FX's American Horror Story: Aslyum brings its thirteen episode limited run to an end this week with "Madness Ends." With most of the main characters dead or out of Briarcliff, the primary setting, weeks ago, "Madness Ends" feels like an extended epilogue, combined with the previous installment or two. But it all ties together by the close.
My early complaints about the second series of American Horror Story stem from the lack of character development. While the first season has a family as its heart, people we care about, the second season tends to be more about disturbing visuals and events. There are characters, to be sure, but things are happening to them, rather than seeing them take control of their destiny.
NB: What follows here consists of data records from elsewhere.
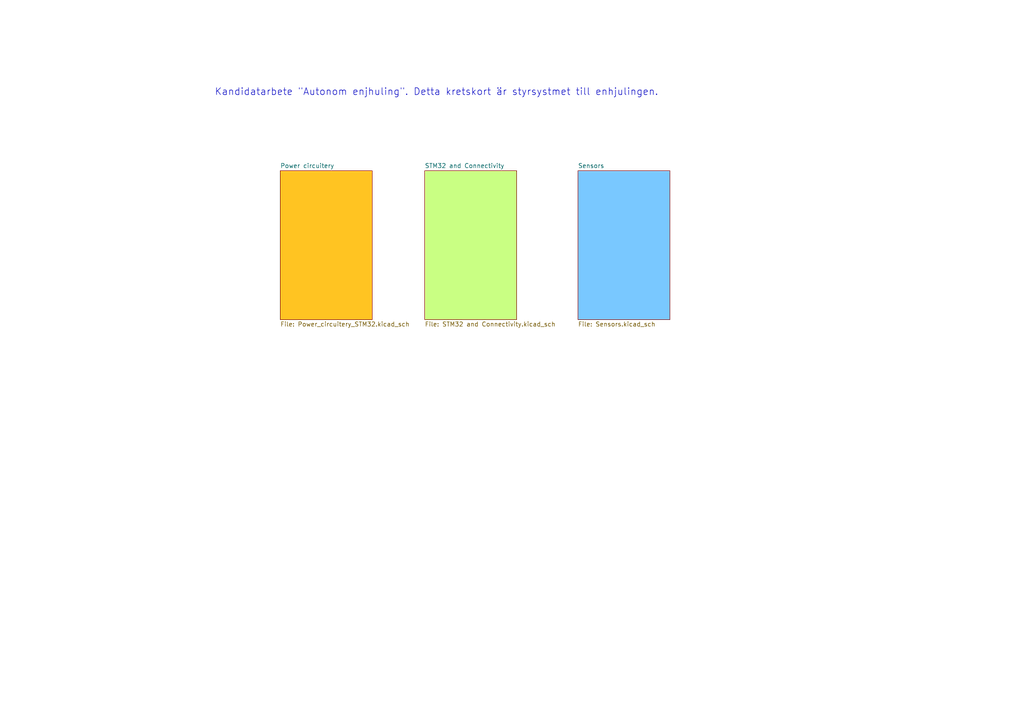
<source format=kicad_sch>
(kicad_sch (version 20230121) (generator eeschema)

  (uuid 8ee76660-5742-4f81-8389-696cf96be6c0)

  (paper "A4")

  (title_block
    (title "STM32 with Gyro-sensor kandidatarbete")
    (date "2023-02-03")
    (rev "1.0")
    (company "Chalmers")
  )

  


  (text "Kandidatarbete \"Autonom enjhuling\". Detta kretskort är styrsystmet till enhjulingen."
    (at 62.23 27.94 0)
    (effects (font (size 2 2)) (justify left bottom))
    (uuid b3f36f79-009e-4bdd-ab86-32dc6cc09a08)
  )

  (sheet (at 123.19 49.53) (size 26.67 43.18) (fields_autoplaced)
    (stroke (width 0.1524) (type solid))
    (fill (color 201 255 131 1.0000))
    (uuid 05ba8980-84be-4abf-b9b3-c3b8b305c824)
    (property "Sheetname" "STM32 and Connectivity" (at 123.19 48.8184 0)
      (effects (font (size 1.27 1.27)) (justify left bottom))
    )
    (property "Sheetfile" "STM32 and Connectivity.kicad_sch" (at 123.19 93.2946 0)
      (effects (font (size 1.27 1.27)) (justify left top))
    )
    (instances
      (project "Kandidat_arbete"
        (path "/8ee76660-5742-4f81-8389-696cf96be6c0" (page "3"))
      )
    )
  )

  (sheet (at 81.28 49.53) (size 26.67 43.18) (fields_autoplaced)
    (stroke (width 0.1524) (type solid))
    (fill (color 255 196 34 1.0000))
    (uuid 89913598-0bbc-4682-ac1a-b4bb607f4b0f)
    (property "Sheetname" "Power circuitery" (at 81.28 48.8184 0)
      (effects (font (size 1.27 1.27)) (justify left bottom))
    )
    (property "Sheetfile" "Power_circuitery_STM32.kicad_sch" (at 81.28 93.2946 0)
      (effects (font (size 1.27 1.27)) (justify left top))
    )
    (instances
      (project "Kandidat_arbete"
        (path "/8ee76660-5742-4f81-8389-696cf96be6c0" (page "2"))
      )
    )
  )

  (sheet (at 167.64 49.53) (size 26.67 43.18) (fields_autoplaced)
    (stroke (width 0.1524) (type solid))
    (fill (color 121 200 255 1.0000))
    (uuid ea70df5a-ecfb-421d-a6ac-7fb370e2f546)
    (property "Sheetname" "Sensors" (at 167.64 48.8184 0)
      (effects (font (size 1.27 1.27)) (justify left bottom))
    )
    (property "Sheetfile" "Sensors.kicad_sch" (at 167.64 93.2946 0)
      (effects (font (size 1.27 1.27)) (justify left top))
    )
    (instances
      (project "Kandidat_arbete"
        (path "/8ee76660-5742-4f81-8389-696cf96be6c0" (page "4"))
      )
    )
  )

  (sheet_instances
    (path "/" (page "1"))
  )
)

</source>
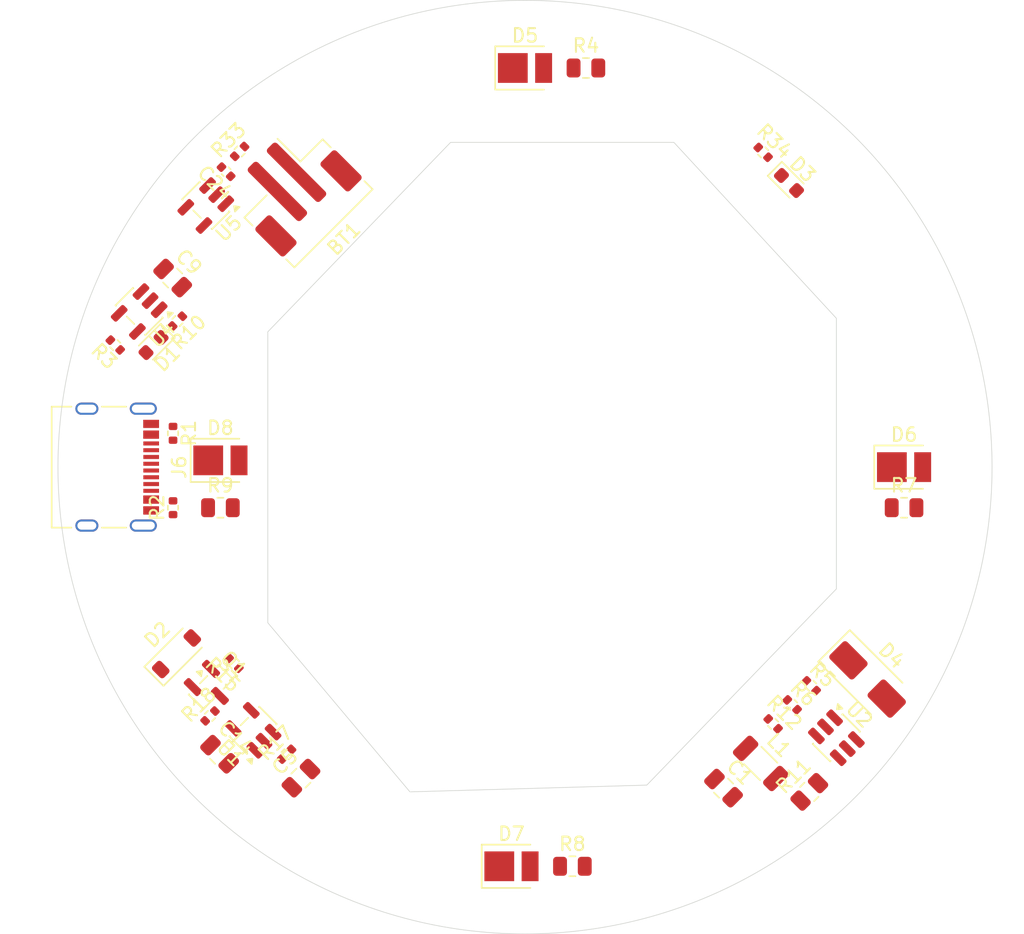
<source format=kicad_pcb>
(kicad_pcb
	(version 20241229)
	(generator "pcbnew")
	(generator_version "9.0")
	(general
		(thickness 1.6)
		(legacy_teardrops no)
	)
	(paper "A4")
	(layers
		(0 "F.Cu" signal)
		(2 "B.Cu" signal)
		(9 "F.Adhes" user "F.Adhesive")
		(11 "B.Adhes" user "B.Adhesive")
		(13 "F.Paste" user)
		(15 "B.Paste" user)
		(5 "F.SilkS" user "F.Silkscreen")
		(7 "B.SilkS" user "B.Silkscreen")
		(1 "F.Mask" user)
		(3 "B.Mask" user)
		(17 "Dwgs.User" user "User.Drawings")
		(19 "Cmts.User" user "User.Comments")
		(21 "Eco1.User" user "User.Eco1")
		(23 "Eco2.User" user "User.Eco2")
		(25 "Edge.Cuts" user)
		(27 "Margin" user)
		(31 "F.CrtYd" user "F.Courtyard")
		(29 "B.CrtYd" user "B.Courtyard")
		(35 "F.Fab" user)
		(33 "B.Fab" user)
		(39 "User.1" user)
		(41 "User.2" user)
		(43 "User.3" user)
		(45 "User.4" user)
	)
	(setup
		(pad_to_mask_clearance 0)
		(allow_soldermask_bridges_in_footprints no)
		(tenting front back)
		(pcbplotparams
			(layerselection 0x00000000_00000000_55555555_5755f5ff)
			(plot_on_all_layers_selection 0x00000000_00000000_00000000_00000000)
			(disableapertmacros no)
			(usegerberextensions no)
			(usegerberattributes yes)
			(usegerberadvancedattributes yes)
			(creategerberjobfile yes)
			(dashed_line_dash_ratio 12.000000)
			(dashed_line_gap_ratio 3.000000)
			(svgprecision 4)
			(plotframeref no)
			(mode 1)
			(useauxorigin no)
			(hpglpennumber 1)
			(hpglpenspeed 20)
			(hpglpendiameter 15.000000)
			(pdf_front_fp_property_popups yes)
			(pdf_back_fp_property_popups yes)
			(pdf_metadata yes)
			(pdf_single_document no)
			(dxfpolygonmode yes)
			(dxfimperialunits yes)
			(dxfusepcbnewfont yes)
			(psnegative no)
			(psa4output no)
			(plot_black_and_white yes)
			(sketchpadsonfab no)
			(plotpadnumbers no)
			(hidednponfab no)
			(sketchdnponfab yes)
			(crossoutdnponfab yes)
			(subtractmaskfromsilk no)
			(outputformat 1)
			(mirror no)
			(drillshape 1)
			(scaleselection 1)
			(outputdirectory "")
		)
	)
	(net 0 "")
	(net 1 "-BATT")
	(net 2 "+BATT")
	(net 3 "VCC")
	(net 4 "GND")
	(net 5 "Net-(D2-K)")
	(net 6 "Net-(U5-VDD)")
	(net 7 "Net-(D1-K)")
	(net 8 "VBUS")
	(net 9 "Net-(D3-K)")
	(net 10 "unconnected-(J6-SBU2-PadB8)")
	(net 11 "/USB_D+")
	(net 12 "/USB_D-")
	(net 13 "Net-(J6-CC2)")
	(net 14 "Earth")
	(net 15 "unconnected-(J6-SBU1-PadA8)")
	(net 16 "Net-(J6-CC1)")
	(net 17 "Net-(U4-PROG)")
	(net 18 "Net-(U4-STAT)")
	(net 19 "Net-(U1-SET)")
	(net 20 "/SYS_ON")
	(net 21 "Net-(D4-K)")
	(net 22 "Net-(D5-K)")
	(net 23 "Net-(D5-A)")
	(net 24 "Net-(D6-A)")
	(net 25 "Net-(D7-A)")
	(net 26 "Net-(D8-A)")
	(net 27 "Net-(U2-V_{IN})")
	(net 28 "Net-(U2-V_{OUT})")
	(net 29 "Net-(U2-CTRL)")
	(footprint "Diode_SMD:D_SMA" (layer "F.Cu") (at 175.305168 115.69372 -45))
	(footprint "Resistor_SMD:R_0805_2012Metric" (layer "F.Cu") (at 171 124 45))
	(footprint "Package_TO_SOT_SMD:SOT-23-6" (layer "F.Cu") (at 173 120 -45))
	(footprint "Capacitor_SMD:C_0805_2012Metric" (layer "F.Cu") (at 127.43934 121.217514 -45))
	(footprint "Resistor_SMD:R_0805_2012Metric" (layer "F.Cu") (at 127.5 103))
	(footprint "LED_SMD:LED_PLCC_2835" (layer "F.Cu") (at 178 100))
	(footprint "Capacitor_SMD:C_0805_2012Metric" (layer "F.Cu") (at 164.666747 123.722917 -45))
	(footprint "Package_TO_SOT_SMD:SOT-23-5" (layer "F.Cu") (at 121.5 88.5 -135))
	(footprint "Resistor_SMD:R_0402_1005Metric" (layer "F.Cu") (at 132.389087 121.217514 45))
	(footprint "Resistor_SMD:R_0805_2012Metric" (layer "F.Cu") (at 178 103))
	(footprint "Connector_JST:JST_PH_B2B-PH-SM4-TB_1x02-1MP_P2.00mm_Vertical" (layer "F.Cu") (at 132.769634 79.269634 -135))
	(footprint "Resistor_SMD:R_0402_1005Metric" (layer "F.Cu") (at 171.143845 116.156875 -45))
	(footprint "Resistor_SMD:R_0402_1005Metric" (layer "F.Cu") (at 124.328428 89.207107 -135))
	(footprint "LED_SMD:LED_PLCC_2835" (layer "F.Cu") (at 150 70.5))
	(footprint "Diode_SMD:D_SOD-123" (layer "F.Cu") (at 124.257359 113.792893 45))
	(footprint "Resistor_SMD:R_0402_1005Metric" (layer "F.Cu") (at 168.32956 118.97116 -45))
	(footprint "LED_SMD:LED_PLCC_2835" (layer "F.Cu") (at 149 129.5))
	(footprint "Resistor_SMD:R_0402_1005Metric" (layer "F.Cu") (at 128.919634 76.664634 45))
	(footprint "Package_TO_SOT_SMD:SOT-23-5" (layer "F.Cu") (at 126.419634 80.664634 -135))
	(footprint "Resistor_SMD:R_0402_1005Metric" (layer "F.Cu") (at 169.736702 117.564017 -45))
	(footprint "Capacitor_SMD:C_0805_2012Metric" (layer "F.Cu") (at 133.449747 122.985281 45))
	(footprint "Resistor_SMD:R_0402_1005Metric" (layer "F.Cu") (at 124 103 90))
	(footprint "LED_SMD:LED_0603_1608Metric" (layer "F.Cu") (at 169.5 79 -45))
	(footprint "Resistor_SMD:R_0805_2012Metric" (layer "F.Cu") (at 154.5 70.5))
	(footprint "Resistor_SMD:R_0402_1005Metric" (layer "F.Cu") (at 167.590812 76.737258 -45))
	(footprint "Resistor_SMD:R_0805_2012Metric" (layer "F.Cu") (at 153.5 129.5))
	(footprint "LED_SMD:LED_0603_1608Metric" (layer "F.Cu") (at 122.56066 90.974872 -135))
	(footprint "Inductor_SMD:L_1206_3216Metric" (layer "F.Cu") (at 167.410321 121.898582 -45))
	(footprint "Package_TO_SOT_SMD:SOT-23" (layer "F.Cu") (at 126.795873 116.246554 -45))
	(footprint "Connector_USB:USB_C_Receptacle_Palconn_UTC16-G" (layer "F.Cu") (at 119.875 100 -90))
	(footprint "LED_SMD:LED_PLCC_2835" (layer "F.Cu") (at 127.5 99.5))
	(footprint "Capacitor_SMD:C_0402_1005Metric" (layer "F.Cu") (at 127.919634 78.164634 135))
	(footprint "Resistor_SMD:R_0402_1005Metric" (layer "F.Cu") (at 124 97.5 -90))
	(footprint "Resistor_SMD:R_0402_1005Metric" (layer "F.Cu") (at 128.5 114.5 135))
	(footprint "Resistor_SMD:R_0402_1005Metric" (layer "F.Cu") (at 119.732233 90.974873 135))
	(footprint "Package_TO_SOT_SMD:SOT-23-5" (layer "F.Cu") (at 129.914214 119.449747 135))
	(footprint "Resistor_SMD:R_0402_1005Metric" (layer "F.Cu") (at 126.732233 118.389087 45))
	(footprint "Capacitor_SMD:C_0805_2012Metric" (layer "F.Cu") (at 123.974874 86.025125 -45))
	(gr_poly
		(pts
			(xy 131 111.5) (xy 131 90) (xy 144.5 76) (xy 161 76) (xy 173 89) (xy 173 109) (xy 159 123.5) (xy 141.5 124)
		)
		(stroke
			(width 0.05)
			(type solid)
		)
		(fill no)
		(layer "Edge.Cuts")
		(uuid "26860e09-297e-444a-a905-008a02475a7d")
	)
	(gr_circle
		(center 150 100)
		(end 184.5 100)
		(stroke
			(width 0.05)
			(type default)
		)
		(fill no)
		(layer "Edge.Cuts")
		(uuid "99bcda54-2c58-40aa-9df0-ec28b0e3f1a9")
	)
	(embedded_fonts no)
)

</source>
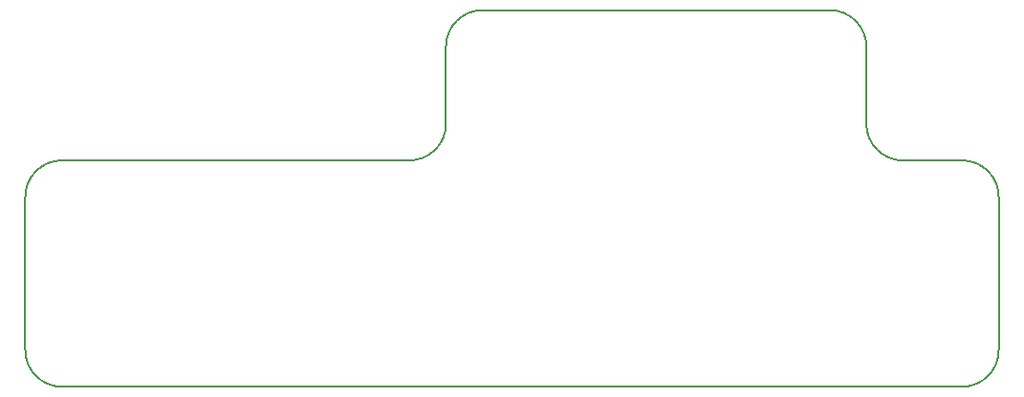
<source format=gm1>
%FSLAX25Y25*%
%MOIN*%
G70*
G01*
G75*
G04 Layer_Color=16711935*
%ADD10R,0.05512X0.23622*%
%ADD11R,0.05000X0.11496*%
%ADD12R,0.11496X0.05000*%
%ADD13C,0.02000*%
%ADD14C,0.02500*%
%ADD15C,0.01000*%
%ADD16C,0.01000*%
%ADD17R,0.04400X0.10896*%
%ADD18R,0.10896X0.04400*%
%ADD19R,0.06112X0.24222*%
%ADD20R,0.05600X0.12096*%
%ADD21R,0.12096X0.05600*%
%ADD22C,0.01600*%
%ADD23C,0.00600*%
D23*
X309400Y66000D02*
G03*
X296380Y79020I-12770J250D01*
G01*
X-16980D02*
G03*
X-30000Y66000I-250J-12770D01*
G01*
X263235Y92040D02*
G03*
X276255Y79020I12770J-250D01*
G01*
X103670D02*
G03*
X116690Y92040I250J12770D01*
G01*
X129685Y131500D02*
G03*
X116665Y118480I-250J-12770D01*
G01*
X-30000Y13000D02*
G03*
X-16980Y-20I12770J-250D01*
G01*
X296380D02*
G03*
X309400Y13000I250J12770D01*
G01*
X263250Y118480D02*
G03*
X250230Y131500I-12770J250D01*
G01*
X276255Y79020D02*
X296380D01*
X263250Y92040D02*
Y118480D01*
X116665Y92040D02*
Y118480D01*
X-16980Y79020D02*
X103670D01*
X129685Y131500D02*
X250230D01*
X309400Y13000D02*
Y66000D01*
X-16980Y2D02*
X296380Y-20D01*
X-30000Y13000D02*
Y66000D01*
M02*

</source>
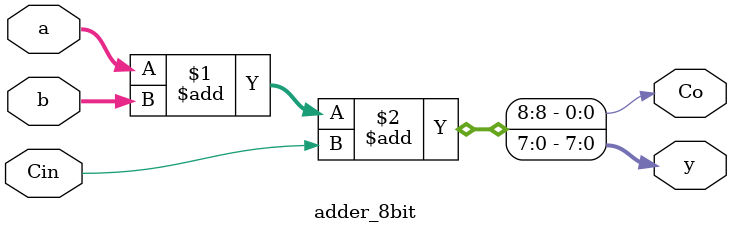
<source format=v>
module adder_16bit (
    input wire [15:0] a,       // 16-bit input operand A
    input wire [15:0] b,       // 16-bit input operand B
    input wire Cin,            // Carry-in input
    output wire [15:0] y,      // 16-bit result (sum)
    output wire Co             // Carry-out
);

    wire carry_intermediate;   // Carry-out from the lower 8 bits

    // Instantiate 8-bit adder for lower bits [7:0]
    adder_8bit lower_adder (
        .a(a[7:0]),
        .b(b[7:0]),
        .Cin(Cin),
        .y(y[7:0]),
        .Co(carry_intermediate)
    );

    // Instantiate 8-bit adder for upper bits [15:8]
    adder_8bit upper_adder (
        .a(a[15:8]),
        .b(b[15:8]),
        .Cin(carry_intermediate),
        .y(y[15:8]),
        .Co(Co)
    );

endmodule


// 8-bit adder module definition
module adder_8bit (
    input wire [7:0] a,        // 8-bit input operand A
    input wire [7:0] b,        // 8-bit input operand B
    input wire Cin,            // Carry-in input
    output wire [7:0] y,       // 8-bit result (sum)
    output wire Co             // Carry-out
);

    assign {Co, y} = a + b + Cin;  // Perform addition with carry-in

endmodule
</source>
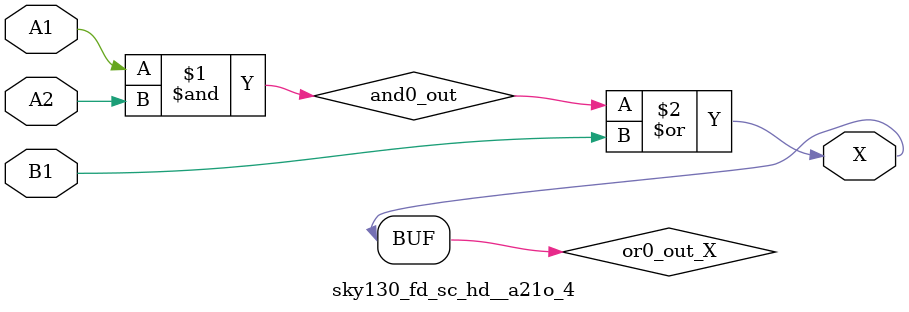
<source format=v>
/*
 * Copyright 2020 The SkyWater PDK Authors
 *
 * Licensed under the Apache License, Version 2.0 (the "License");
 * you may not use this file except in compliance with the License.
 * You may obtain a copy of the License at
 *
 *     https://www.apache.org/licenses/LICENSE-2.0
 *
 * Unless required by applicable law or agreed to in writing, software
 * distributed under the License is distributed on an "AS IS" BASIS,
 * WITHOUT WARRANTIES OR CONDITIONS OF ANY KIND, either express or implied.
 * See the License for the specific language governing permissions and
 * limitations under the License.
 *
 * SPDX-License-Identifier: Apache-2.0
*/


`ifndef SKY130_FD_SC_HD__A21O_4_FUNCTIONAL_V
`define SKY130_FD_SC_HD__A21O_4_FUNCTIONAL_V

/**
 * a21o: 2-input AND into first input of 2-input OR.
 *
 *       X = ((A1 & A2) | B1)
 *
 * Verilog simulation functional model.
 */

`timescale 1ns / 1ps
`default_nettype none

`celldefine
module sky130_fd_sc_hd__a21o_4 (
    X ,
    A1,
    A2,
    B1
);

    // Module ports
    output X ;
    input  A1;
    input  A2;
    input  B1;

    // Local signals
    wire and0_out ;
    wire or0_out_X;

    //  Name  Output     Other arguments
    and and0 (and0_out , A1, A2         );
    or  or0  (or0_out_X, and0_out, B1   );
    buf buf0 (X        , or0_out_X      );

endmodule
`endcelldefine

`default_nettype wire
`endif  // SKY130_FD_SC_HD__A21O_4_FUNCTIONAL_V

</source>
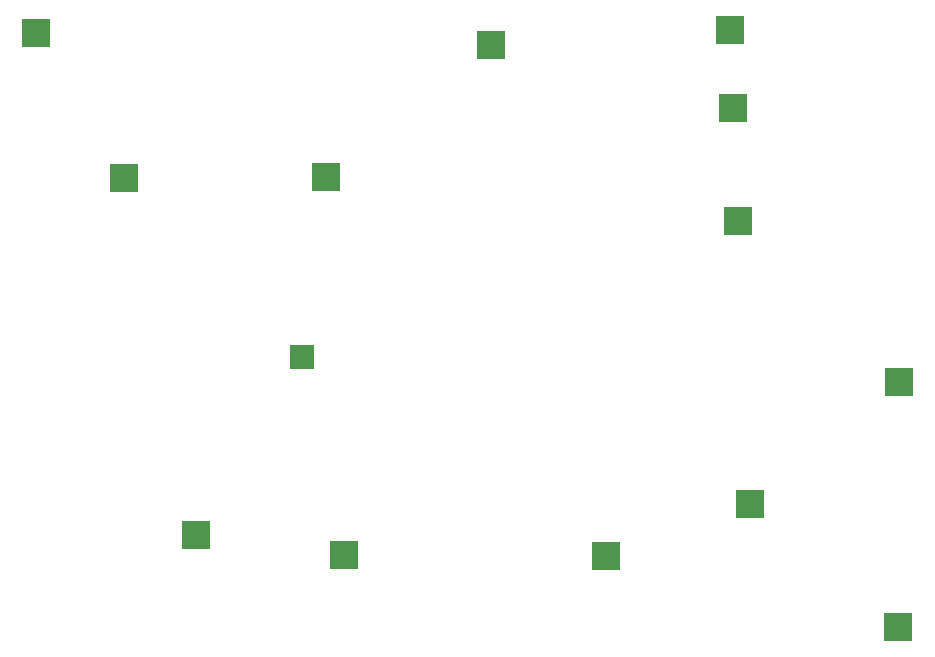
<source format=gbp>
G04 #@! TF.FileFunction,Paste,Bot*
%FSLAX46Y46*%
G04 Gerber Fmt 4.6, Leading zero omitted, Abs format (unit mm)*
G04 Created by KiCad (PCBNEW 4.0.6-e0-6349~53~ubuntu16.04.1) date Sat Aug  5 14:54:51 2017*
%MOMM*%
%LPD*%
G01*
G04 APERTURE LIST*
%ADD10C,0.150000*%
%ADD11R,1.999488X1.999488*%
%ADD12R,2.400000X2.400000*%
G04 APERTURE END LIST*
D10*
D11*
X127010000Y-89430000D03*
D12*
X104500000Y-62000000D03*
X111900000Y-74300000D03*
X129025000Y-74150000D03*
X143000000Y-63000000D03*
X163200000Y-61700000D03*
X163475000Y-68350000D03*
X163900000Y-77900000D03*
X177500000Y-91550000D03*
X177450000Y-112290000D03*
X164900000Y-101880000D03*
X152750000Y-106270000D03*
X130525000Y-106175000D03*
X118000000Y-104500000D03*
M02*

</source>
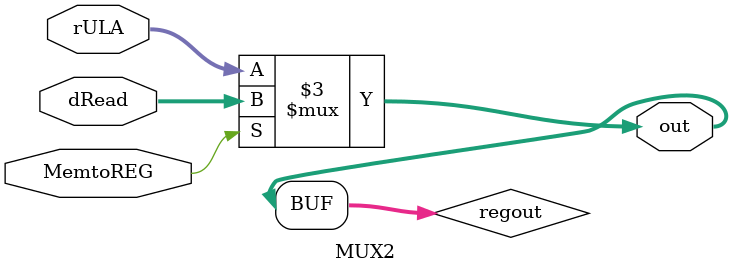
<source format=v>
module MUX2 (
  input wire [7:0] dRead,
  input wire [7:0] rULA,
  output wire [7:0] out,
  input MemtoREG
);
  reg [7:0] regout;
  
  always @(dRead or rULA or MemtoREG)
    begin
        regout = rULA;
        if (MemtoREG) begin
            regout = dRead;
        end 
    end
  assign out = regout;
endmodule

</source>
This sorts itself out as the season goes on. Once we can get past the disgust of the place, and the extremely evil souls that flourish within, then we can begin to root for Lana (Sarah Paulson) and Kit (Evan Peters), the victims / heroes of the story. This mirrors their own journey, having to get used to the place, and then find their courage, before they can attempt to change their circumstances.
In last week's episode, which is also set mainly post-Briarcliff, Lana and Kit are not in good places. Kit's misfortune comes by circumstance, while Lana just makes bad choices, but it's not a good way to leave their characters. Thus, we definitely need "Madness Ends" to not only redeem the two, but tie up loose ends so that a semi-happy ending might be found.
First, Kit, since he's the slightly smaller of the two stories. Kit is a good, good man. He manages to forgive Sister Jude (Jessica Lange) for locking him up unfairly and treating him so cruelly. But, while for most, finding forgiveness in their heart would be enough, Kit goes a step further and rescues Jude, both from the asylum, and from herself.
It's an incredibly touching story, to see Kit and his children (Brady Allen and Sade Kimora Young) welcome Jude into their home, caring for her, and bringing her out of her shell, restoring her in all of her glory, maybe more glory than she's ever had before. It goes well above and beyond what is expected of people, and they do truly save her, allowing Jude to become kind and have a family, living out her last days in comfort. By the time Death (Frances Conroy) arrives for the last time, Jude is finally ready to go.